When I shook hands with him earlier, he had noticed my Marine Corps ring and had commented on it, telling me that he had been a Marine too. I nodded and asked the usual question, “What outfit did you serve with?”

He said, “I served with the first Marine Division at Guadalcanal, Peleliu, and Okinawa.”

He had hit three of the worst ones, and retired from the Corps after the war was over. As we talked, the car’s engine started and the mechanics lowered the hood. The old man reached for his wallet, but I told him I would put the bill on my AAA card.

He pulled a card out of his wallet and handed me it to me. I assumed it had his name and address on it, so I stuck it in my pocket. We all shook hands all around again, and I said my goodbye’s to his wife.

I followed the two mechanics back to the station to pay them for interrupting their own jobs to help the old gentleman, but they refused to charge me.

One of them pulled out a card from his pocket. It looked exactly like the card the old man had given to me. Both of the men said that they were Marine Corps Reserves. Once again we shook hands all around. As I was leaving, one of them told me I should look at the card the old man had given to me. I said I would and drove off.

I drove about two blocks before I pulled over and took the card out of my pocket. I looked at it for a long, long time. The name of the old gentleman was on the card in gold leaf and under his name was written, “Congressional Medal of Honor Society.”

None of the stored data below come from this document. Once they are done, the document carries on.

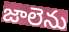
జాలెను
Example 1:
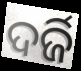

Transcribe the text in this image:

ଦର୍ଜି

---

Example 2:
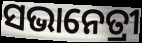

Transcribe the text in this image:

ସଭାନେତ୍ରୀ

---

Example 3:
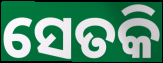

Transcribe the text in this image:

ସେତକି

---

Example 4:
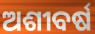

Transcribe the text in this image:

ଅଶୀବର୍ଷ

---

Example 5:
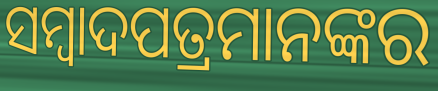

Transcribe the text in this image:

ସମ୍ୱାଦପତ୍ରମାନଙ୍କର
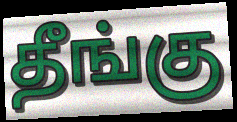
தீங்கு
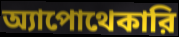
অ্যাপোথেকারি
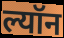
ल्यॉन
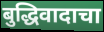
बुद्धिवादाचा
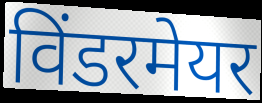
विंडरमेयर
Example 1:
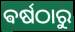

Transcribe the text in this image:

ଵର୍ଷଠାରୁ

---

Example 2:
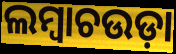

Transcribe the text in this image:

ଲମ୍ବାଚଉଡ଼ା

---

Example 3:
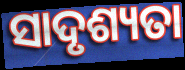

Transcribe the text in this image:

ସାଦୃଶ୍ୟତା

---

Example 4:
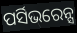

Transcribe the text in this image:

ପର୍ସିଭରେନ୍ସ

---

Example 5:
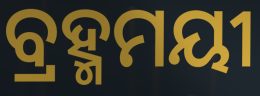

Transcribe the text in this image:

ବ୍ରହ୍ମମୟୀ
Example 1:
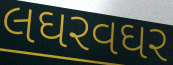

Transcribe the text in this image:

લઘરવઘર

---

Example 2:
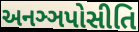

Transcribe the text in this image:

અનઞ્ઞપોસીતિ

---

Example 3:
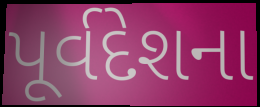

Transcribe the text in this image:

પૂર્વદેશના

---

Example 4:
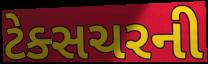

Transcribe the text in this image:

ટેક્સચરની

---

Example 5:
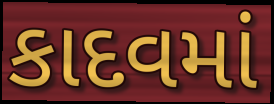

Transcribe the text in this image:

કાદવમાં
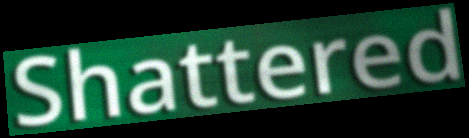
Shattered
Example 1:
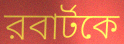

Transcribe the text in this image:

রবার্টকে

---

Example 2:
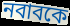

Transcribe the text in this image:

নবাবকে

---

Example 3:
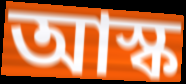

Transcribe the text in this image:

আস্ক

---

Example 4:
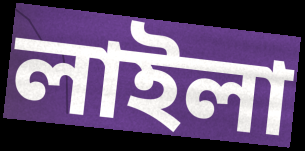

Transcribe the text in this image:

লাইলা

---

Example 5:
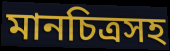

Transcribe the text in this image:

মানচিত্রসহ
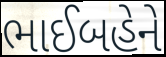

I sat there motionless, looking at the card and reading it over and over. I looked up from the card and smiled to myself and marveled that on this day, four Marines had come together because one of us needed help. He was an old man all right, but it felt good to have stood next to greatness and courage, and an honor to have been in his presence.

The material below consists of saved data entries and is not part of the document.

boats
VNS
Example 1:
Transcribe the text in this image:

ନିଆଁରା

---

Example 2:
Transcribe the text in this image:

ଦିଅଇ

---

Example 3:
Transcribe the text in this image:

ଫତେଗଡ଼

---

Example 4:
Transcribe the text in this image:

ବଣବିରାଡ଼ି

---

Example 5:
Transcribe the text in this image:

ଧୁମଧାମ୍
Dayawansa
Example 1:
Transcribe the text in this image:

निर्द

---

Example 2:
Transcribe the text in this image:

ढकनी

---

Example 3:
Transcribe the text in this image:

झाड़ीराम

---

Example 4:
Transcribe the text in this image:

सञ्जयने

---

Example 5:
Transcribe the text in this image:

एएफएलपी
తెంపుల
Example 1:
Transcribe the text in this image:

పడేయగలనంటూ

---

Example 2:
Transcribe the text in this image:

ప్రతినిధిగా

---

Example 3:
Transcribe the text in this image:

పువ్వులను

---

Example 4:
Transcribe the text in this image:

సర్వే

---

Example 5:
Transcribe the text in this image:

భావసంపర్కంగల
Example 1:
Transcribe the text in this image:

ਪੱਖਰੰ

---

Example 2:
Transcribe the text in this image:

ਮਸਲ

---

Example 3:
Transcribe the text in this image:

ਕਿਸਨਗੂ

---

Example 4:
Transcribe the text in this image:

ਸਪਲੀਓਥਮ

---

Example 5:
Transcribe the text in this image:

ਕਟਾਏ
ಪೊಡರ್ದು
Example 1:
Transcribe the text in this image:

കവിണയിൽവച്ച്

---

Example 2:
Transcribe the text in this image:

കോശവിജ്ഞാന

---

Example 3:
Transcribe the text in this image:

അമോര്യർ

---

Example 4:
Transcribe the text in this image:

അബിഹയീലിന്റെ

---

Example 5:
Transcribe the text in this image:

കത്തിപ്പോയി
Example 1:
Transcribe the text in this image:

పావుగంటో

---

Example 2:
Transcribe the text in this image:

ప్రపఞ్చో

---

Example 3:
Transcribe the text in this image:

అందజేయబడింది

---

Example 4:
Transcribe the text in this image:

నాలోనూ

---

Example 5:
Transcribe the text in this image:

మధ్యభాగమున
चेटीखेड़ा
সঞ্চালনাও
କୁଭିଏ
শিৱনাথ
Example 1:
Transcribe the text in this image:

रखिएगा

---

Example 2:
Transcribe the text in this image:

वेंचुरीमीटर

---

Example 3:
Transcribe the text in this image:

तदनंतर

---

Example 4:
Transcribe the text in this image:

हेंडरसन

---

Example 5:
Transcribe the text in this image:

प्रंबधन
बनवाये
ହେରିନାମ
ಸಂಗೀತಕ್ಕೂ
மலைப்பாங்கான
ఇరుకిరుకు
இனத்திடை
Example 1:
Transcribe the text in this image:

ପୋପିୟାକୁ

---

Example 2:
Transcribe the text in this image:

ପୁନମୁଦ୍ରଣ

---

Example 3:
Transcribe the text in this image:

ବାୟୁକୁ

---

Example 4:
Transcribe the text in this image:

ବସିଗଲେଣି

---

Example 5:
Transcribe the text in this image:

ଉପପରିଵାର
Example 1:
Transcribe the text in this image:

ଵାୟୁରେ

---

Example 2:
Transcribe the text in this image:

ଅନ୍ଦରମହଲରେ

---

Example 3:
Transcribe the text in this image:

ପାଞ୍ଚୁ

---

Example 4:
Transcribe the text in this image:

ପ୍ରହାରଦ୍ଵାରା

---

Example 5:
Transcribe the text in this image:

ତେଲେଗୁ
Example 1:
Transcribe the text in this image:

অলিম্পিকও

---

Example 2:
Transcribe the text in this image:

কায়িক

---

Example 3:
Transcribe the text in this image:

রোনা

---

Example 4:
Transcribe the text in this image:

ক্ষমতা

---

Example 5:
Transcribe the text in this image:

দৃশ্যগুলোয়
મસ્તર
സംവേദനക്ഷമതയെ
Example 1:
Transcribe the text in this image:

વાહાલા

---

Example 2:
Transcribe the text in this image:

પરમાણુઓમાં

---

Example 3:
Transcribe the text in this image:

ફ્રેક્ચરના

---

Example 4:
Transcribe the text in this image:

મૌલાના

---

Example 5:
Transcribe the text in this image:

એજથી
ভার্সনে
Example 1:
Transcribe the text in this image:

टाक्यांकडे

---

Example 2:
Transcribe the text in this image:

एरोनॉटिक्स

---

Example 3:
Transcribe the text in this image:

This Memorial Day, I hope you’ll remember old men like him who gave America the freedoms we enjoy today. Remember those who served, those who still serve, and the families of our service men and women around the world and here at home. Pray for their safety on the job and that the good Lord will return them to their families strong and healthy.

And pray for us, that we might have the same love and respect for each other, regardless of age, that the Marines showed one of their own. Semper Fidelis… always faithful.